The mark provided the credibility the single currency needed to make it off the drawing board –- but still there must have been nagging doubts in the Bundesbank and the Chancellery about giving the Irish, the Spanish and the Italians access to a hard currency.
While the Germans worked and paid their taxes the Irish and southern European economies boomed on easy credit. While the Germans had their spending controlled through domestic fiscal policy, the rest of Europe appeared to pay lip service to spending rules.
On current guidance Ireland is likely to SUBSTANTIALLY exceed the 3 percent deficit to GDP target; France will probably be just under and Greece the same. Germany will most likely be in balance or will show a modest surplus.
So now the German taxpayer is expected to stand surety behind the banks of Spain, Ireland and every other euro-bloc country that has extended a blanket deposit protection scheme. No wonder the Germans are giving a cool response to entreaties from their spendthrift counterparts to join a Europe-wide scheme.
Less disciplined European governments have shown a lack of regard for the spending rules.
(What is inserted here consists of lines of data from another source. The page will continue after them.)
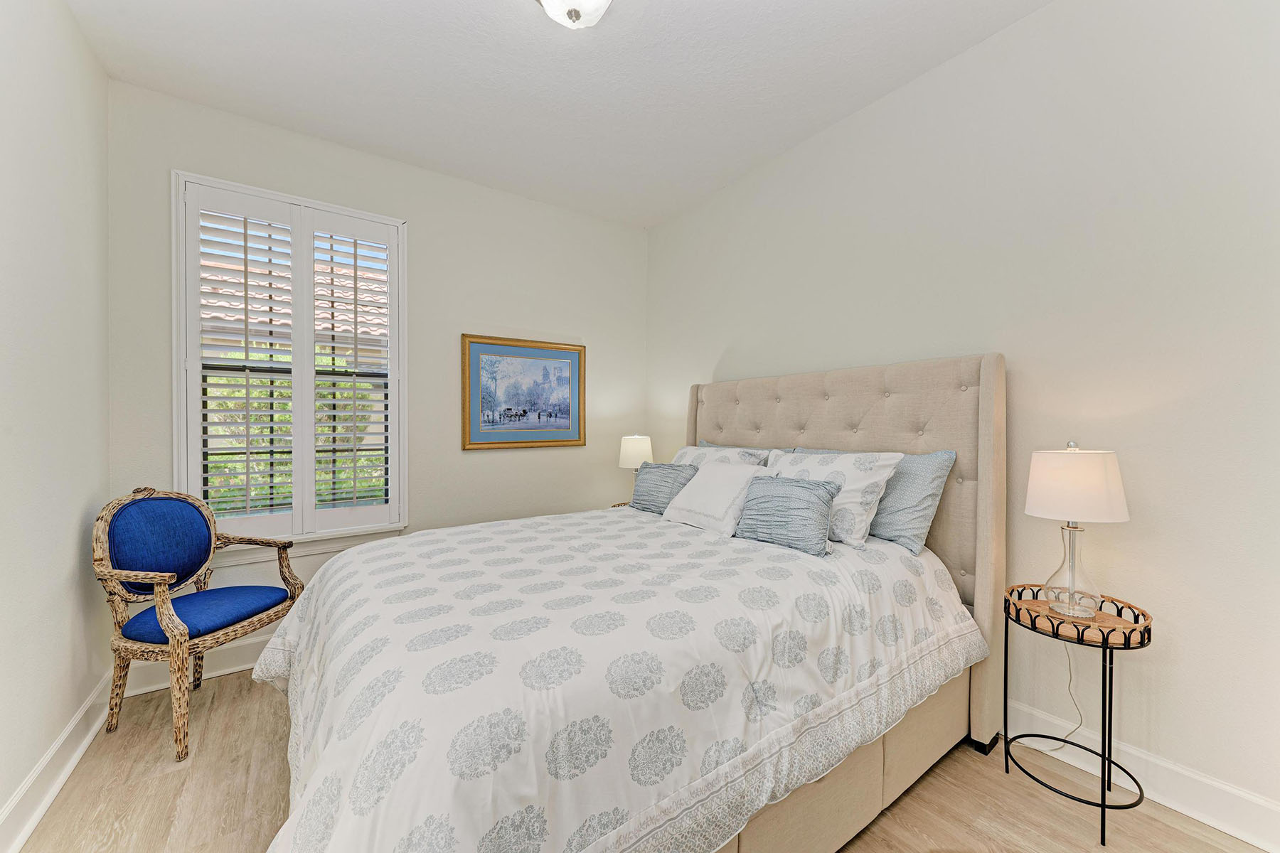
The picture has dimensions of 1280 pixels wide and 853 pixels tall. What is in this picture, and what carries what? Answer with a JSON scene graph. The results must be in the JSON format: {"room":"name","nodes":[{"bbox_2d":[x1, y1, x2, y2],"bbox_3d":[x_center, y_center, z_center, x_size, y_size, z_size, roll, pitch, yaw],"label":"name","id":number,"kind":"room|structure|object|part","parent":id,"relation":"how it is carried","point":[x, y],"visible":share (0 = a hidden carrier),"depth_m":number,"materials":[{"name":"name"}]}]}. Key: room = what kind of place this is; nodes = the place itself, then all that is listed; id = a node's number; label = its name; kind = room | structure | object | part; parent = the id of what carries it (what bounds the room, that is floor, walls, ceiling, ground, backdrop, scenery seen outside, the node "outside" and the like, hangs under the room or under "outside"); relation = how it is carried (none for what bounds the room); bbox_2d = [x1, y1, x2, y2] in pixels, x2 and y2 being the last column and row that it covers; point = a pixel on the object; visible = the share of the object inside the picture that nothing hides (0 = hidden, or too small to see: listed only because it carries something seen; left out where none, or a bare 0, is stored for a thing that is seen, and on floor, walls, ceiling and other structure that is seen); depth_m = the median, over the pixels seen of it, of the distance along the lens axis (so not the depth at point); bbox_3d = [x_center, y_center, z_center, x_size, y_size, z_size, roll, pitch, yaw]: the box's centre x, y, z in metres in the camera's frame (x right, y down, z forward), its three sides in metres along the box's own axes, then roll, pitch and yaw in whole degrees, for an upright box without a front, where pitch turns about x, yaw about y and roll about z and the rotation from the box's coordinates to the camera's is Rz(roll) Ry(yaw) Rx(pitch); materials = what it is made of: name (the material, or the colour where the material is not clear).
{"room":"bedroom","nodes":[
{"label":"bedroom","id":0,"kind":"room"},
{"bbox_2d":[0,0,111,847],"bbox_3d":[-1.350,-0.158,0.649,0.159,2.770,3.943,0,1,-36],"label":"left wall","id":1,"kind":"structure","parent":0,"point":[61,573],"depth_m":1.67,"materials":[{"name":"white paint"}]},
{"bbox_2d":[0,669,114,852],"bbox_3d":[-1.273,1.156,0.705,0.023,0.140,3.898,0,1,-36],"label":"baseboard","id":2,"kind":"structure","parent":1,"relation":"attached to","point":[53,789],"depth_m":1.64,"materials":[{"name":"white paint"}]},
{"bbox_2d":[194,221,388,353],"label":"tile roof","id":3,"kind":"object","parent":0,"point":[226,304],"visible":0.18,"depth_m":7.58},
{"bbox_2d":[106,78,647,680],"bbox_3d":[-1.185,-0.172,3.141,3.032,2.754,0.150,0,1,-36],"label":"back wall","id":4,"kind":"structure","parent":0,"point":[504,459],"depth_m":3.00,"materials":[{"name":"white paint"}]},
{"bbox_2d":[120,634,272,695],"bbox_3d":[-1.146,1.134,3.108,3.000,0.142,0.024,0,1,-36],"label":"baseboard","id":5,"kind":"structure","parent":4,"relation":"attached to","point":[229,670],"depth_m":2.42,"materials":[{"name":"white paint"}]},
{"bbox_2d":[169,170,408,549],"bbox_3d":[-1.805,-0.261,2.679,1.045,1.878,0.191,0,1,-36],"label":"window","id":6,"kind":"structure","parent":4,"relation":"in","point":[178,262],"depth_m":2.59,"materials":[{"name":"white"}]},
{"bbox_2d":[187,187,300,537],"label":"plantation shutter","id":7,"kind":"object","parent":6,"relation":"attached to","point":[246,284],"visible":0.94,"depth_m":2.59,"materials":[{"name":"white wood"}]},
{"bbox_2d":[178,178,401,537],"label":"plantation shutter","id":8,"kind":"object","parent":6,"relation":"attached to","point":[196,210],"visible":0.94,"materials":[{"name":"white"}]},
{"bbox_2d":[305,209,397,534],"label":"plantation shutter","id":9,"kind":"object","parent":6,"relation":"attached to","point":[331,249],"visible":0.94,"depth_m":2.75,"materials":[{"name":"white paint"}]},
{"bbox_2d":[460,334,586,449],"bbox_3d":[-0.750,-0.219,3.346,0.877,0.723,0.032,0,1,-36],"label":"framed picture","id":10,"kind":"object","parent":4,"relation":"attached to","point":[569,354],"visible":0.99,"depth_m":3.32},
{"bbox_2d":[63,0,1053,227],"bbox_3d":[-0.052,-1.584,1.515,3.149,0.103,4.110,0,1,-36],"label":"ceiling","id":11,"kind":"structure","parent":0,"point":[823,13],"depth_m":2.17,"materials":[{"name":"white paint"}]},
{"bbox_2d":[535,0,613,28],"bbox_3d":[-0.224,-1.456,1.682,0.337,0.165,0.342,0,1,-36],"label":"ceiling light","id":12,"kind":"object","parent":11,"relation":"attached to","point":[557,1],"visible":0.98,"depth_m":1.70,"materials":[{"name":"white glass"}]},
{"bbox_2d":[11,671,1272,852],"bbox_3d":[-0.049,1.272,1.462,3.117,0.100,4.094,0,1,-36],"label":"floor","id":13,"kind":"structure","parent":0,"point":[1000,774],"depth_m":1.62,"materials":[{"name":"brown wood"}]},
{"bbox_2d":[90,487,304,762],"bbox_3d":[-1.859,0.740,2.108,0.534,0.955,0.615,0,0,11],"label":"armchair","id":14,"kind":"object","parent":13,"relation":"on","point":[116,705],"visible":0.98,"depth_m":2.01,"materials":[{"name":"wood"}]},
{"bbox_2d":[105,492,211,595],"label":"back cushion","id":15,"kind":"object","parent":14,"relation":"on","point":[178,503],"visible":0.85,"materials":[{"name":"blue fabric"}]},
{"bbox_2d":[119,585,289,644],"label":"seat cushion","id":16,"kind":"object","parent":14,"relation":"on","point":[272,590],"visible":0.75,"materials":[{"name":"blue fabric"}]},
{"bbox_2d":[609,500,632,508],"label":"nightstand","id":17,"kind":"object","parent":13,"relation":"on","point":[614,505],"visible":0.07,"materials":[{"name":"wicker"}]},
{"bbox_2d":[615,433,653,498],"bbox_3d":[-0.027,0.299,3.504,0.252,0.519,0.253,0,1,-36],"label":"table lamp","id":18,"kind":"object","parent":17,"relation":"on","point":[629,449],"visible":0.74,"depth_m":3.41,"materials":[{"name":"white fabric"}]},
{"bbox_2d":[252,352,1008,852],"bbox_3d":[0.025,0.464,1.939,2.357,1.502,1.860,0,1,-36],"label":"bed","id":19,"kind":"object","parent":13,"relation":"on","point":[985,414],"visible":0.81,"depth_m":1.34,"materials":[{"name":"fabric"}]},
{"bbox_2d":[245,506,982,852],"bbox_3d":[-0.086,0.751,1.867,2.174,0.567,1.713,0,1,-36],"label":"comforter","id":20,"kind":"object","parent":19,"relation":"on","point":[785,560],"visible":0.88,"depth_m":1.16,"materials":[{"name":"white fabric"}]},
{"bbox_2d":[629,461,697,513],"bbox_3d":[0.121,0.322,2.660,0.192,0.257,0.461,0,1,-36],"label":"pillow","id":21,"kind":"object","parent":20,"relation":"on","point":[660,476],"visible":0.77,"depth_m":2.60,"materials":[{"name":"grey fabric"}]},
{"bbox_2d":[660,460,772,534],"bbox_3d":[0.345,0.321,2.323,0.307,0.288,0.484,0,1,-36],"label":"white pillow","id":22,"kind":"object","parent":20,"relation":"on","point":[722,476],"visible":0.92,"depth_m":2.23,"materials":[{"name":"white fabric"}]},
{"bbox_2d":[733,474,839,555],"bbox_3d":[0.566,0.326,1.955,0.193,0.261,0.416,0,1,-36],"label":"blue pillow","id":23,"kind":"object","parent":20,"relation":"on","point":[808,493],"visible":0.99,"depth_m":1.88,"materials":[{"name":"fabric"}]},
{"bbox_2d":[673,443,773,468],"bbox_3d":[0.342,0.287,2.748,0.309,0.375,0.724,0,1,-36],"label":"pillow","id":24,"kind":"object","parent":19,"relation":"on","point":[692,456],"visible":0.23,"depth_m":2.68,"materials":[{"name":"white fabric"}]},
{"bbox_2d":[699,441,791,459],"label":"blue pillow","id":25,"kind":"object","parent":19,"relation":"on","point":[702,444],"visible":0.12,"depth_m":2.79,"materials":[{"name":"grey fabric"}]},
{"bbox_2d":[765,449,902,547],"bbox_3d":[0.761,0.281,2.158,0.283,0.360,0.638,0,1,-36],"label":"white pillow","id":26,"kind":"object","parent":19,"relation":"on","point":[843,464],"visible":0.63,"depth_m":1.98,"materials":[{"name":"white fabric"}]},
{"bbox_2d":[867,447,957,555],"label":"blue pillow","id":27,"kind":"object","parent":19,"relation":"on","point":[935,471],"visible":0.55,"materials":[{"name":"blue fabric"}]},
{"bbox_3d":[0.795,0.483,2.705,0.248,1.523,1.722,0,1,-36],"label":"headboard","id":28,"kind":"part","parent":19,"relation":"part of","materials":[{"name":"beige fabric"}]},
{"bbox_2d":[996,584,1153,844],"bbox_3d":[1.385,0.896,1.611,0.369,0.634,0.371,0,1,-36],"label":"side table","id":29,"kind":"object","parent":13,"relation":"on","point":[1103,638],"visible":0.87,"depth_m":1.56,"materials":[{"name":"black metal"}]},
{"bbox_2d":[1024,440,1129,620],"bbox_3d":[1.389,0.320,1.597,0.256,0.561,0.257,0,1,-36],"label":"table lamp","id":30,"kind":"object","parent":29,"relation":"on","point":[1033,486],"visible":1,"depth_m":1.54,"materials":[{"name":"white fabric"}]},
{"bbox_2d":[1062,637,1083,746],"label":"lamp cord","id":31,"kind":"object","parent":30,"relation":"attached to","point":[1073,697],"visible":0.68,"depth_m":1.77,"materials":[{"name":"white plastic"}]},
{"bbox_3d":[1.402,0.444,1.617,0.166,0.289,0.168,0,0,-26],"label":"glass base","id":32,"kind":"part","parent":30,"relation":"part of","materials":[{"name":"clear glass"}]},
{"bbox_3d":[1.398,0.184,1.615,0.299,0.209,0.290,0,0,-19],"label":"drum shade","id":33,"kind":"part","parent":30,"relation":"part of","materials":[{"name":"white fabric"}]},
{"bbox_2d":[646,0,1279,830],"bbox_3d":[1.193,-0.181,2.412,0.152,2.749,4.006,0,1,-36],"label":"right wall","id":34,"kind":"structure","parent":0,"point":[722,339],"depth_m":1.73,"materials":[{"name":"white paint"}]},
{"bbox_2d":[1001,700,1279,852],"bbox_3d":[1.119,1.135,2.380,0.022,0.135,3.664,0,1,-36],"label":"baseboard","id":35,"kind":"structure","parent":34,"relation":"attached to","point":[1208,822],"depth_m":1.59,"materials":[{"name":"white paint"}]},
{"label":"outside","id":36,"kind":"structure","parent":0,"visible":0},
{"label":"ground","id":37,"kind":"structure","parent":36,"visible":0},
{"bbox_2d":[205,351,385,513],"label":"hedge","id":38,"kind":"object","parent":37,"relation":"on","point":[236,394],"visible":0.18,"depth_m":5.12,"materials":[{"name":"green plant"}]}
]}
Why would they be anymore restrained in dipping into a Berlin backed bailout fund?
As Nick Carn, our guest host on "Squawk Box Europe" from Odey Asset Management noted, this crisis is set to expose the structural weakness that has always lain at the heart of the euro: no centralized control over fiscal policy.
Sovereign debt prices and credit default swaps already display market concern at the higher default risk in the economies on the rim of Europe.
A Europe-wide bailout plan would explicitly do what Germany has always resisted –- give the market the impression that the Bund is no more creditworthy than the Italian BTP or French OAT.